There might be a more interesting algebraic undercurrent flowing beneath this argument; for example, does the Lemma have anything to do with the Morita equivalence between $R$ and $\mathrm{M}_n\left(R\right)$ ? I don't know. Some noncommutative algebraist could enlighten me.

**Appendix:** I don't feel like bumping up this thread for the only reason to fix a single typo, so let's add an alternative proof for the lemma. It is long (though the proof linked above isn't too short either when detailed), but I am somewhat proud of the penultimate paragraph.

*Proof of the Lemma.* Let $D\in\mathrm{M}_n\left(J\left(R\right)\right)$ be arbitrary. We want to prove that the matrix $I_n-DE$ is invertible for every $E\in\mathrm{M}_n\left(R\right)$.

So let $E\in\mathrm{M}_n\left(R\right)$ be arbitrary. Since $D\in\mathrm{M}_n\left(J\left(R\right)\right)$, every entry of the matrix $D$ lies in $J\left(R\right)$.

Now, the entries of the matrix $DE$ are sums of products of entries of $D$ with entries of $E$. Since the entries of $D$ all lie in $J\left(R\right)$, and since $J\left(R\right)$ is an ideal, this yields that all entries of $DE$ lie in $J\left(R\right)$.

The (noncommutative) Nakayama lemma says that if $M$ is a finitely generated right $R$-module such that $M\cdot J\left(R\right)=M$, then $M=0$. Now, let $R^n$ be the right $R$-module of column vectors of length $n$ over $R$. Then, $\mathrm{End}_R\left(R^n\right)$ can be canonically identified with the matrix ring $\mathrm{M}_n\left(R\right)$, acting from the left(!) on $R^n$. Let $\left(e_1,e_2,...,e_n\right)$ be the standard basis of the right $R$-module $R^n$. Now, let $M$ be the quotient module $R^n / \left(\left(I_n-DE\right)R^n\right)$. Then, $M$ is a finitely generated right $R$-module (being a quotient of $R^n$) with generating system $\left(\overline{e_1},\overline{e_2},...,\overline{e_n}\right)$, where $\overline x$ denotes the residue class of a vector $x\in R^n$ modulo the submodule $\left(I_n-DE\right)R^n$. For every $i\in\left\lbrace 1,2,...,n\right\rbrace$, we have $e_i-DEe_i=\left(I_n-DE\right)e_i\in \left(I_n-DE\right)R^n$, so that $\overline{e_i}=\overline{DEe_i}$. Now, the vector $DEe_i$ is the $i$-th column of the matrix $DE$ (because $e_i$ is the $i$-th basis vector of the standard basis $\left(e_1,e_2,...,e_n\right)$ of $R^n$). Thus, all entries of the vector $DEe_i$ are entries of the matrix $DE$, and thus lie in $J\left(R\right)$ (since all entries of the matrix $DE$ lie in $J\left(R\right)$). Hence, $DEe_i \in R^n\cdot J\left(R\right)$, so that $\overline{DEe_i} \in \underbrace{\left(R^n / \left(\left(I_n-DE\right)R^n\right)\right)}_{=M} \cdot J\left(R\right) = M \cdot J\left(R\right)$. We have thus shown that $\overline{e_i} = \overline{DEe_i} \in M \cdot J\left(R\right)$ for every $i$. Thus, $\overline{e_i}\cdot R \subseteq M \cdot \underbrace{J\left(R\right)\cdot R}_{\subseteq J\left(R\right)\text{ (since }J\left(R\right)\text{ is an ideal)}} \subseteq M\cdot J\left(R\right)$ for every $i$.

Available data:
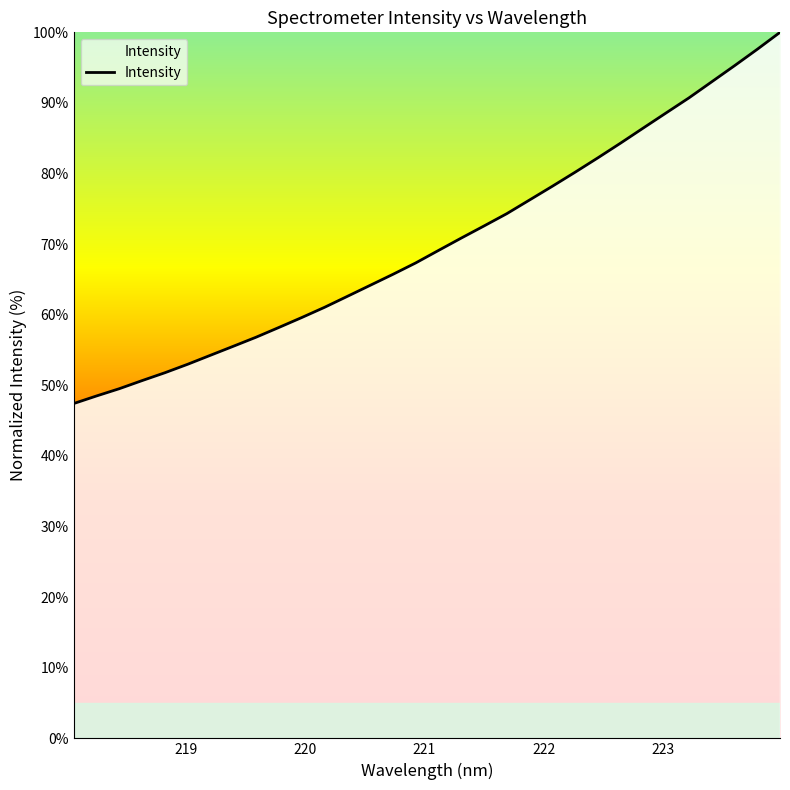

What is the maximum value shown in the chart?

100.0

Required work:
[1] In the page extract, what does the proof of the Lemma set out to show about the matrix I_n − DE?
[2] Write out the part of the page extract between "There might be" and "could enlighten me.", inclusive.

Results of the exercise:
[1] It shows that I_n − DE is invertible for every E in M_n(R).

[2]
There might be a more interesting algebraic undercurrent flowing beneath this argument; for example, does the Lemma have anything to do with the Morita equivalence between $R$ and $\mathrm{M}_n\left(R\right)$ ? I don't know. Some noncommutative algebraist could enlighten me.